Last October, the GIO announced a new program that would offer extra funding if a movie earns more than US$1.56 million at the box office. Film directors can then apply for a subsidy equal to 20 percent of the total box office income. This could mean a windfall of at least US$2.8 million dollars for Wei’s next movie, Seediq Bale, a story about an aboriginal hero fighting the Japanese during Taiwan’s occupation. Slated to cost US$9.4 million to make, Wei has had the screenplay ready since 2000.

With the release and popularity of Cape No.7, other Taiwanese films have ridden on its coattails. When Taiwan-made Winds of September was released in June 2008, it was ignored by local audiences, however after Cape No. 7’s success, Winds of September was re-released in September 2008 with greater success. The current craze for Taiwanese movies also helped Orz Boyz, a movie about two mischievous boys from broken homes. With Cape No. 7 leading in the box office, “Taiwanese films accounted for 8 percent of the total ticket sales in the first 10 months of 2008,” according to the Taiwan Review.

Currently, Cape No. 7 is showing in four other Asian countries. It was released in Hong Kong and Singapore in November, Malaysia in December and China on Valentine’s Day. The Chinese authorities, considering the film to fuel Taiwanese nationalistic feelings and to be counterproductive to peaceful dialogue between the two sides, cut 30 minutes from China’s version.

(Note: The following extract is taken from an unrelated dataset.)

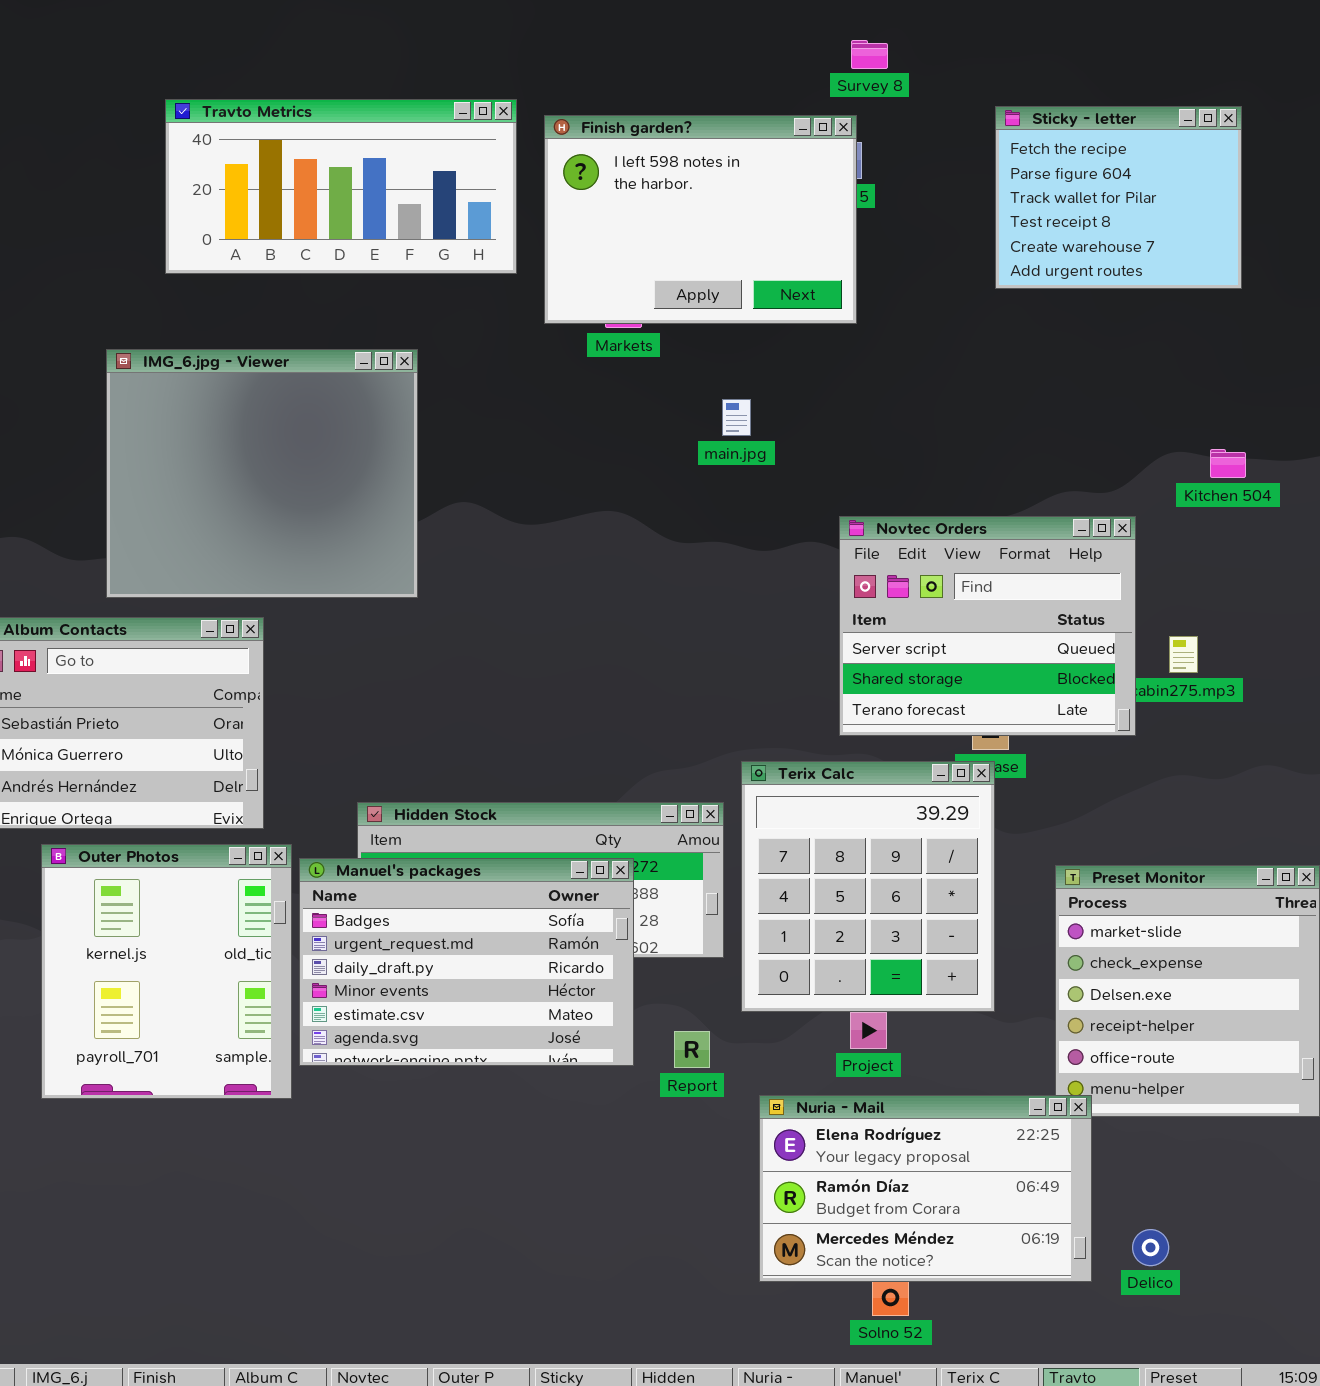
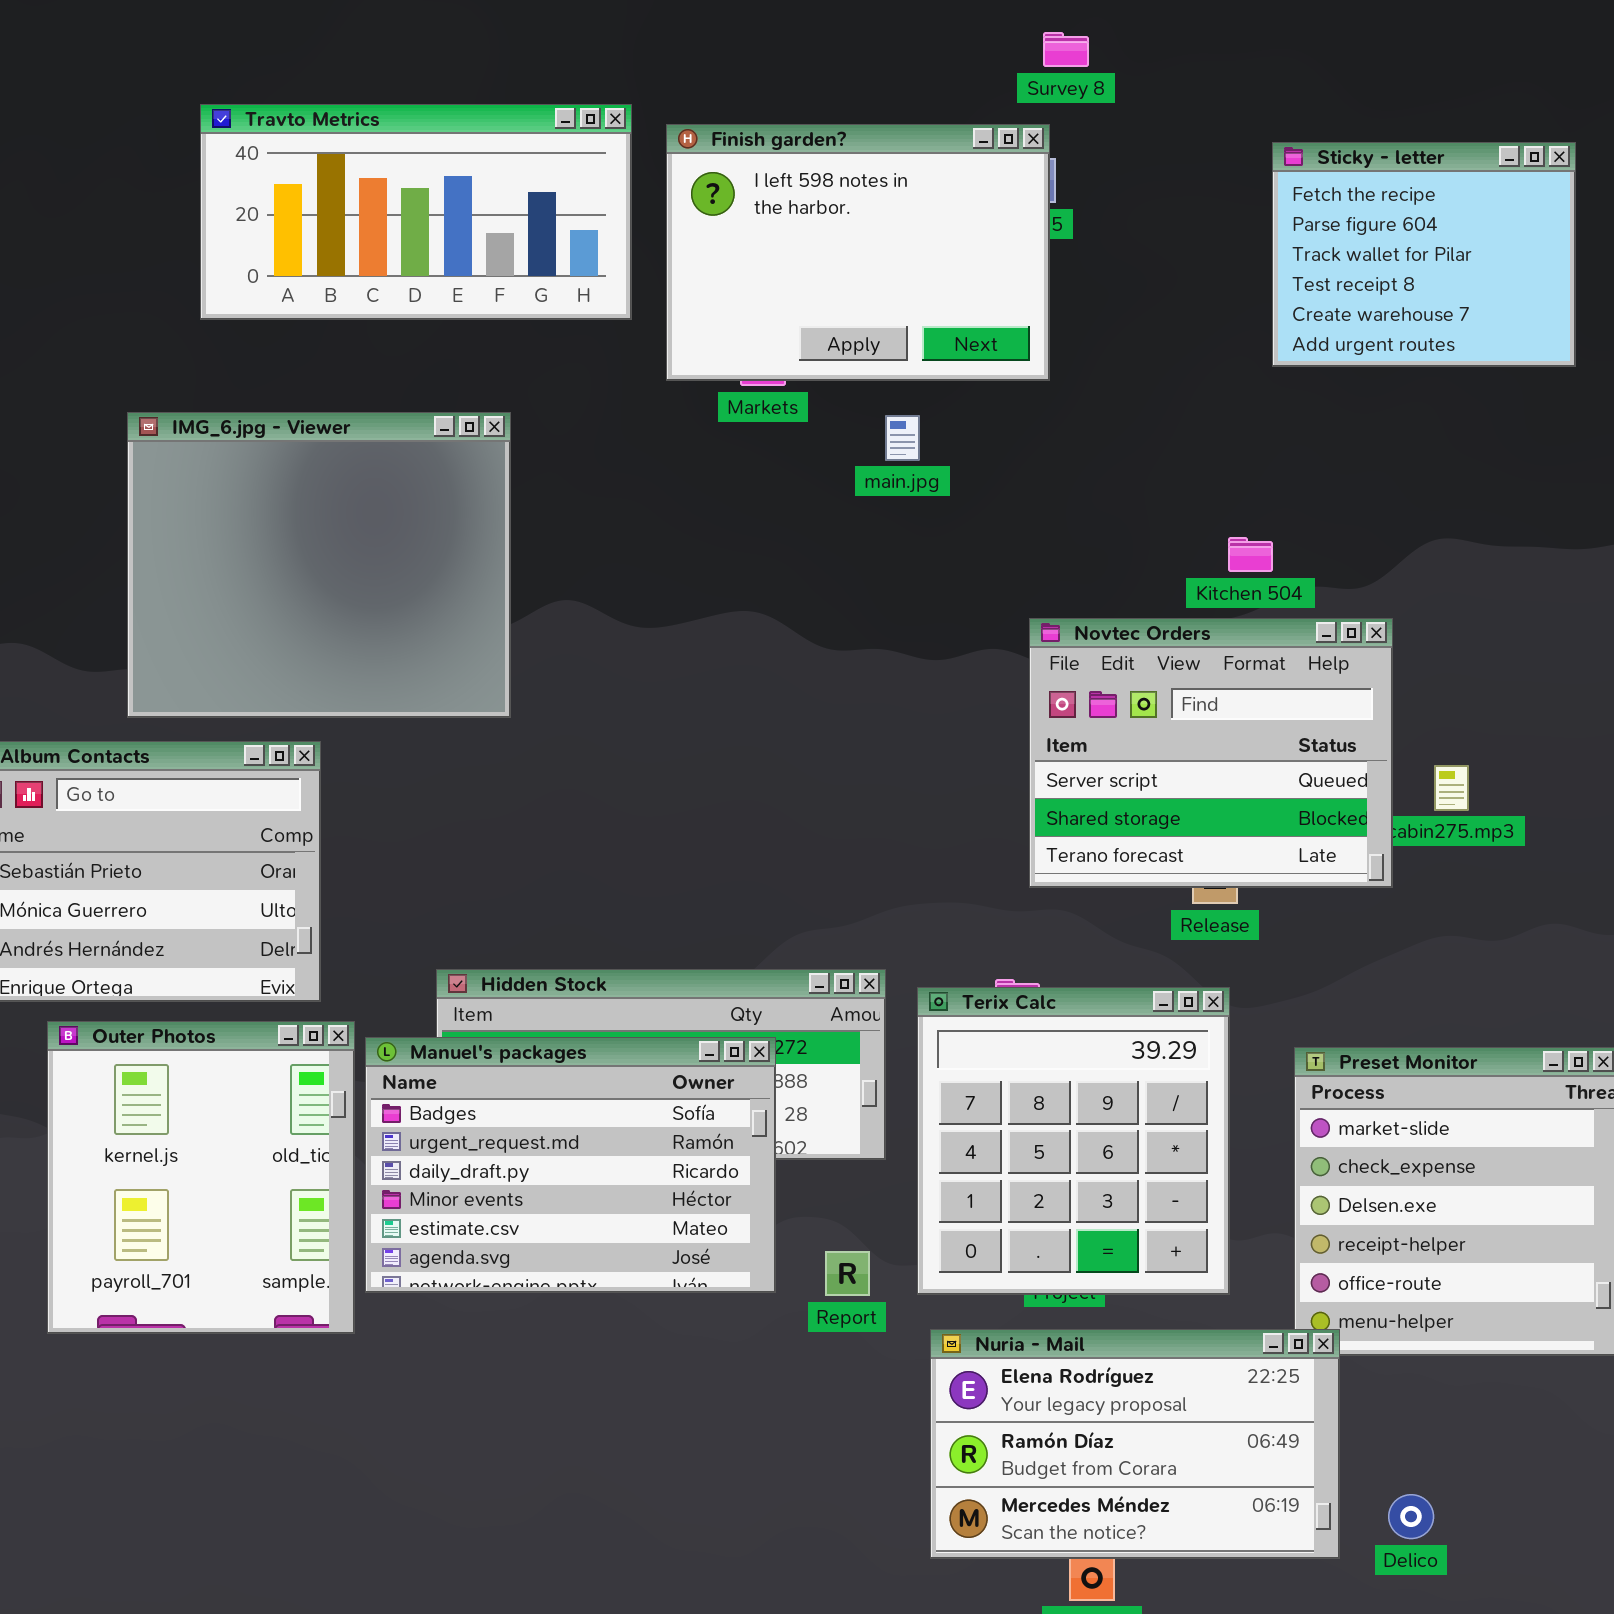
Sticky - letter: [995,106,1242,289] -> [1272,142,1576,367], moved
main.jpg: [722,399,751,436] -> [885,415,920,461], moved
Kitchen 504: [1210,449,1246,478] -> [1228,537,1273,572], moved
Terix Calc: [741,761,995,1012] -> [917,987,1230,1295], moved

According to the Taipei Times, the part that China found offensive was the portrayal of Taiwanese who had been subjected to “colonial brainwashing” by the Japanese. The two countries’ differing experiences with Japan might play a significant part in the film’s success. As much as the Japanese occupation of Taiwan was brutal, with 14,000 Taiwanese dying at Japanese hands, the Japanese also helped build the infrastructure of Taiwan’s rail, telecommunication and educational systems. So the country’s collective memory of the Japanese is not purely bad, but somewhat more bittersweet. While China’s experience was far more brutal, with resentment still lingering to this day.

Since much of the popularity of Cape No.7 is attributed to its unique Taiwanese flavor, it will be curious to know if the movie will appeal to Chinese audiences in the same way.

Kaohsiung Mayor Visits Bay Area

Chen Chu, the mayor of Kaohsiung, was in the Bay Area betweem February 21-23 leading a delegation to promote business relations with Silicon Valley, as a means of heading off the economic downtown. She was welcomed by San Jose City Mayor Chuck Reed on Monday, February 23 and later toured Sun Microsystems and Cisco Systems Inc. During her visit, she emphasized Kaohsiung’s dual attractions – cheaper real-estate and preferential tax benefits.

Later that evening, Mayor Chen signed letters of intent with two Californian companies, AnanSpec Incorporated and Atman Hospitality Group. The former will invest in Poly Peptide facilities while the latter will build an eco-friendly hotel in Kaohsiung.

A Night of Taichung in Tacoma on Feb 26

This year’s annual Tacoma Sister Cities International Film and Food Festival featured Summer’s Tail, an uplifting Taiwanese movie about four seemingly mismatched high school friends. In addition to the film, attendees were treated to a full evening of Taiwanese culture and food at the Blue Mouse Theatre.

Summer’s Tail is a beautiful, light-hearted movie that does not shy away from life’s darker realties. The main character, Yvette, played by Enno Cheng, a Taiwan-based indie singer-songwriter, is especially captivating. For her portrayal, Cheng was nominated for the award of best new performer at the 2007 Golden Horse Awards, Taiwan’s equivalent of the Academy Awards. Besides acting and singing in the movie, Cheng also wrote the script when she was just 18.